#### [The task]
What you return must be every line below that includes the word "lines".

(Stored data)
§ §
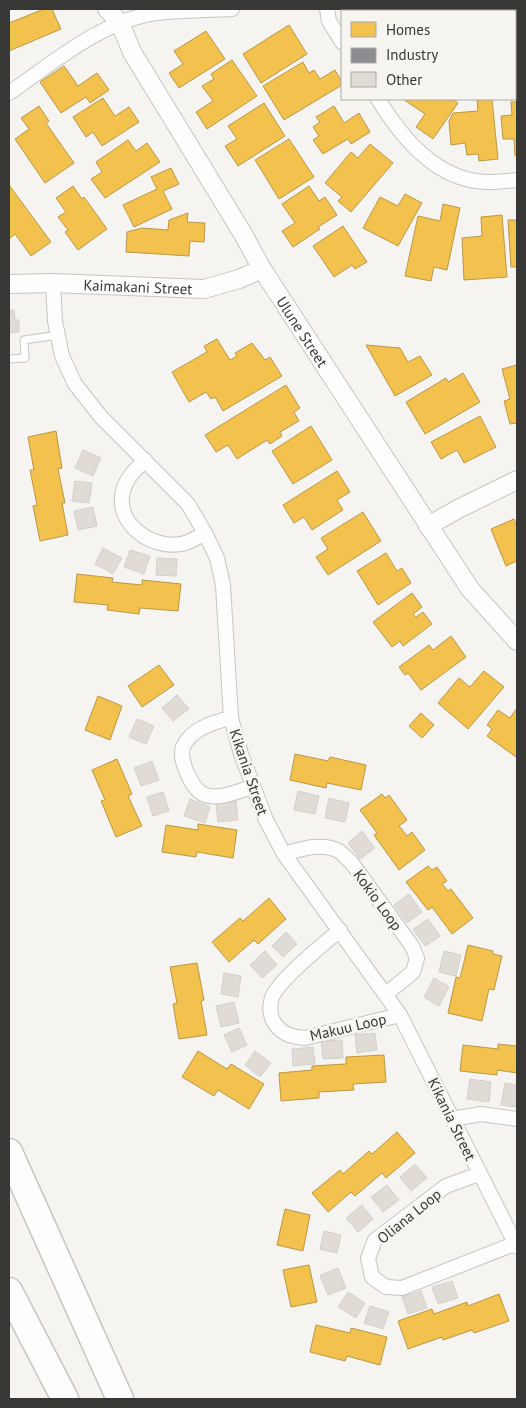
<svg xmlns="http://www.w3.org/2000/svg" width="526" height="1408" viewBox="0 0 526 1408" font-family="'PT Sans',sans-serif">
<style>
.homes{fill:#f2c14e;stroke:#ba9846}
.industry{fill:#8d8d92;stroke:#737376}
.building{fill:#e1dbd6;stroke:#d3d1cf}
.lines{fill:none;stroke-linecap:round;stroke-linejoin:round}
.service-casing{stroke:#c5c5c2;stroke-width:9}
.minor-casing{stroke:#c5c5c2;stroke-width:16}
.tertiary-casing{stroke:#c5c5c2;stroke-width:20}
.motorway-casing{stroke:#c5c5c2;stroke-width:29}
.service{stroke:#fefdfd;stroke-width:7}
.minor{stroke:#fefdfd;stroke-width:14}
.tertiary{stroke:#fefdfd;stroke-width:18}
.motorway{stroke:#fefdfd;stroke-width:26}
.labels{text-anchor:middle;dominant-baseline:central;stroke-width:5;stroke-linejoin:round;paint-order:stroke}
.street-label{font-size:15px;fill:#373735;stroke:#f6f5f0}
</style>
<rect width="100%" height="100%" fill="#f5f4f1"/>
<g class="homes">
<path d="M44 9H52L61 29 9 51V23Z"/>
<path d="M289 25 307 54 261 83 243 54Z"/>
<path d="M206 31 225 59 179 88 169 73 183 64 174 51Z"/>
<rect x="515" y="43" width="2" height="28"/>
<path d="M232 60 257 96 207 129 196 112 213 101 202 86 214 79 211 74Z"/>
<path d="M303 62 309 73 314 70 320 79 335 70 342 82V85L284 120 263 86Z"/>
<path d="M64 66 78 86 97 73 109 90 90 103 86 97 61 113 40 82Z"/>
<path d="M103 98 115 116 129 107 139 122 102 146 93 132 86 137 73 117Z"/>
<path d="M403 99H452L458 103 433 139 416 127 425 114Z"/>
<path d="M477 99H492L498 159 479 161 478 154 467 155 465 143 451 145 449 121 453 113 478 111Z"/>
<path d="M511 102H517V155L515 156 514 139H503L501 116 512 115Z"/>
<path d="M264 103 285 136 238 166 225 146 237 139 228 126Z"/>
<path d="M39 106 49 121 46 123 74 163 45 183 15 139 29 129 21 118Z"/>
<path d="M334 106 344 123 359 113 370 132 351 144 348 139 323 154 313 140 319 136 313 127 320 122 316 117Z"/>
<path d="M289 139 314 177 279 199 255 160Z"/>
<path d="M128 140 136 151 147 143 160 162 105 198 91 179 102 172 96 162Z"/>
<path d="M370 144 393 163 351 212 338 201 342 197 325 183 351 152 358 158Z"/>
<path d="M171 168 179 184 163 191 172 209 134 227 123 205 157 189 151 177Z"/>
<path d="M9 185 51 242 31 256 15 234 9 239Z"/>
<path d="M73 186 82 199 84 197 107 229 78 250 65 232 68 230 58 217 66 212 56 198Z"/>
<path d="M309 186 319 201 325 197 337 215 318 227 320 229 293 247 282 231 295 223 282 204Z"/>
<path d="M405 194 422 203 398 246 363 228 380 197 398 206Z"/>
<path d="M443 204 460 208 447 270 434 267 431 281 405 276 418 216 440 221Z"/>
<path d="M188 213 187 222 205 223 204 242 190 241 189 256 126 252 127 232 142 228 168 230 169 220Z"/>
<path d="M502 215 507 277 464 280 462 238 482 236 481 217Z"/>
<path d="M508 220H517V267H511Z"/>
<path d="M343 226 367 262 355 269 352 265 334 277 313 246Z"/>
<path d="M217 339 230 360 237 356 235 353 252 343 265 360 270 357 282 376 223 411 215 397 211 399 206 392 189 402 172 372 207 352 204 346Z"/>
<path d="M366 345 400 348 408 362 420 356 432 375 395 396Z"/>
<path d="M517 365V423L510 424 504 401 510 399 502 369Z"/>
<path d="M463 373 480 402 425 434 406 402 446 378 448 382Z"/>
<path d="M286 385 300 408 294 412 299 421 280 432 282 436 270 444 267 440 237 459 228 445 216 452 205 435Z"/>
<path d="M480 416 496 447 464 463 457 450 441 459 431 442Z"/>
<path d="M311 426 332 460 293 484 272 451Z"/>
<path d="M56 431 62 468 58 469 65 503H62L68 535 40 541 33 506 37 505 30 470H34L28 437Z"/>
<path d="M337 471 350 492 337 500 343 510 312 530 304 517 294 523 283 505Z"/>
<path d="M363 512 381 541 328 575 316 557 328 549 321 538Z"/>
<path d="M514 519 517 527V561L506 566 491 529Z"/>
<path d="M386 553 397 571 402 568 411 583 378 605 357 571Z"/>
<path d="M77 574 113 578 112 582 142 585V580L181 584 178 611 140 608 139 614 107 610 108 605 74 602Z"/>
<path d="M412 593 422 607 413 614 416 617 423 612 432 624 403 646 400 641 392 647 373 622Z"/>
<path d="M451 636 466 657 421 690 408 673 405 675 399 667 429 645 433 650Z"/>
<path d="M159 665 174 685 142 707 128 686Z"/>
<path d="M484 671 504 687 468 729 438 703 459 678 470 687Z"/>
<path d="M98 696 122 706 110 740 85 730Z"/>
<path d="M517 708V755L516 757 487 736 492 729 487 725 498 710 510 718Z"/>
<path d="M421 713 434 725 422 738 409 726Z"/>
<path d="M295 754 328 761 330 757 366 765 361 790 327 783 326 788 290 780Z"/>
<path d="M117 759 132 794 128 796 142 826 116 837 101 801 105 800 92 770Z"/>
<path d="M382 794 385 798 389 795 407 820 399 826 407 836 412 832 425 850 399 870 374 835 377 833 360 810Z"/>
<path d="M198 824 237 830 233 858 197 852 196 857 162 852 166 825 198 830Z"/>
<path d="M428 866 432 870 437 867 447 881 442 884 448 891 451 889 473 918 452 934 432 907 428 910 406 882Z"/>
<path d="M269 898 286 919 258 944 254 940 229 962 212 942 240 918 243 921Z"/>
<path d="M468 945 493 951V954L502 956 494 990 489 989 482 1021 448 1013 456 977 460 978Z"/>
<path d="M197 963 204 1000 201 1001 207 1035 179 1039 173 1004 177 1003 170 967Z"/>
<path d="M498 1044 517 1046V1073L497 1070V1075L460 1071 463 1045 498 1049Z"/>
<path d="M198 1051 227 1069 231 1064 264 1084 249 1109 218 1090 214 1096 182 1077Z"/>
<path d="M384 1055 386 1082 353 1084 354 1090 319 1092V1098L281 1101 279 1073 312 1070V1066L346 1064V1057Z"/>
<path d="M397 1132 415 1153 386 1178 382 1173 355 1196 351 1192 328 1212 312 1193 340 1170 343 1174 369 1151 372 1154Z"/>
<path d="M285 1209 310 1215 303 1251 277 1245Z"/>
<path d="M309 1265 317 1302 291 1307 283 1270Z"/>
<path d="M499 1294 509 1321 474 1333 472 1330 443 1340 442 1337 408 1349 398 1321 432 1309 434 1314 467 1302 468 1306Z"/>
<path d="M316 1325 350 1333 351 1328 387 1337 380 1365 347 1356 345 1361 310 1352Z"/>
</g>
<path class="industry" d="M515 15H517V34L515 35Z"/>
<g class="building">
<path d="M9 310H14L15 320H19V332L9 333Z"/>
<path d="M83 450 101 458 93 476 75 468Z"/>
<path d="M75 481 92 483 89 503 72 501Z"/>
<path d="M93 507 97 526 78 530 74 511Z"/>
<path d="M103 548 122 558 113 574 95 564Z"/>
<path d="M130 550 150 556 144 574 124 567Z"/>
<path d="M157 558 177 559 176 576 156 575Z"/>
<path d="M177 695 189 709 173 721 162 708Z"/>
<path d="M137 719 154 726 146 744 129 737Z"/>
<path d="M152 761 159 780 141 786 134 768Z"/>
<path d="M298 791 319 796 315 814 294 810Z"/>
<path d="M163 792 169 811 153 816 147 797Z"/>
<path d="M329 798 349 803 345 822 325 818Z"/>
<path d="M190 799 210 807 205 823 184 816Z"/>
<path d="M236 801 238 820 218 822 216 804Z"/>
<path d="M362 831 375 848 360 859 348 843Z"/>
<path d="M409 894 422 912 407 923 394 905Z"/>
<path d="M428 919 440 936 425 946 413 929Z"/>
<path d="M286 932 297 944 283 957 272 946Z"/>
<path d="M265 951 277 965 262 978 250 965Z"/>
<path d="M444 951 461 955 456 976 439 972Z"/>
<path d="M224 973 241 976 238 997 221 994Z"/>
<path d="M434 978 449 987 439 1006 424 997Z"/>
<path d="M234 1002 239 1023 221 1027 216 1006Z"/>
<path d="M239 1028 247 1045 232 1052 224 1035Z"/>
<path d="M375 1033 377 1050 357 1053 355 1035Z"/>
<path d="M342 1040 343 1058 323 1059 321 1041Z"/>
<path d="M313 1047 315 1064 293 1066 292 1049Z"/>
<path d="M255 1051 271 1063 260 1077 245 1065Z"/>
<path d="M470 1079 491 1082 489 1102 467 1099Z"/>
<path d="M505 1083 517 1085V1107L501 1105Z"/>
<path d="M415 1164 427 1178 411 1191 400 1177Z"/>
<path d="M387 1185 399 1200 383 1212 371 1197Z"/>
<path d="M362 1205 373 1219 358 1232 346 1218Z"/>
<path d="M324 1231 341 1235 337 1253 320 1249Z"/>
<path d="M338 1268 346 1288 328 1295 320 1275Z"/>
<path d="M452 1281 458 1298 438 1304 432 1287Z"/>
<path d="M421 1291 427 1308 408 1314 402 1297Z"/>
<path d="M348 1292 365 1303 356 1318 338 1307Z"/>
<path d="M370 1306 389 1312 383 1329 364 1323Z"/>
</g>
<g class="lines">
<g class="service-casing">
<path id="service" d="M9 359 25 358 24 340 58 335"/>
</g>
<g class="minor-casing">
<g id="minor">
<path d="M327 9 329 21 342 42"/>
<path d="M9 93C53 63 101 21 156 13 181 10 207 10 232 9"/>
<path d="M378 99C402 138 436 180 486 182 497 182 507 181 517 180"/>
<path d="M53 283 55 321 62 356 75 384 101 417 188 504 205 533 217 558 223 585 231 718 241 754 266 820 284 854 400 1015 517 1247"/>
<path d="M145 460C136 469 126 478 123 491 115 524 151 549 181 544 189 543 198 537 205 533"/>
<path d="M231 718C213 722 191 729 183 747 180 756 184 765 187 773 191 781 195 790 203 794 217 801 239 791 252 787"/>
<path d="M284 854C301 849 322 842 339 851 343 854 347 859 351 862L412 946 417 958 413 972 386 994"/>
<path d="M340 930C325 943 277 981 272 998 269 1006 270 1017 275 1024 283 1035 293 1037 305 1038L400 1015"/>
<path d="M452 1119 481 1114 517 1119"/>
<path d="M479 1174 446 1186 375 1240 368 1258 372 1277 386 1287 402 1288 514 1244"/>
</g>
</g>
<g class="tertiary-casing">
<g id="tertiary">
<path id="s1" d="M107 9 120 23 132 52 243 234 262 269 470 589 517 641"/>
<path id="s2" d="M9 284 53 283 204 289 239 279 262 269"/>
<path d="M428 526 458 509 517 480"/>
</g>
</g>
<g class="motorway-casing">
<g id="motorway">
<path d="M9 1152 120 1399"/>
<path d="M9 1291 65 1399"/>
</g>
</g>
<use href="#service" class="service"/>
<use href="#minor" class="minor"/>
<use href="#tertiary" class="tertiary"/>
<use href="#motorway" class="motorway"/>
</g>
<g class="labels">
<g class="street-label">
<text stroke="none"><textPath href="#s2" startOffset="129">Kaimakani Street</textPath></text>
<text stroke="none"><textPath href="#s1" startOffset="378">Ulune Street</textPath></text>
<text transform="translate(249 772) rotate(71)">Kikania Street</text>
<text transform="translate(378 900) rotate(54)">Kokio Loop</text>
<text transform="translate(348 1027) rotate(-13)">Makuu Loop</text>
<text transform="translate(452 1119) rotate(64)">Kikania Street</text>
<text transform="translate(409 1216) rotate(-39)">Oliana Loop</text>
</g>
</g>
<rect width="526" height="1408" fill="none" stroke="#373735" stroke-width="20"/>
<rect x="341" y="10" width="175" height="90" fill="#f6f5f0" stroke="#aaa9a5"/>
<rect x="351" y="22" width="25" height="15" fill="#f2c14e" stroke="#aaa9a5"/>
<text x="386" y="35" font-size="15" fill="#373735">Homes</text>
<rect x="351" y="48" width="25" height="15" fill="#8d8d92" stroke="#aaa9a5"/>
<text x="386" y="60" font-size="15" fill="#373735">Industry</text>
<rect x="351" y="72" width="25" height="15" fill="#e1dbd6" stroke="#aaa9a5"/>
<text x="386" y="85" font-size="15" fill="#373735">Other</text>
</svg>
§ §
#### [Answer to this task]
.lines{fill:none;stroke-linecap:round;stroke-linejoin:round}
<g class="lines">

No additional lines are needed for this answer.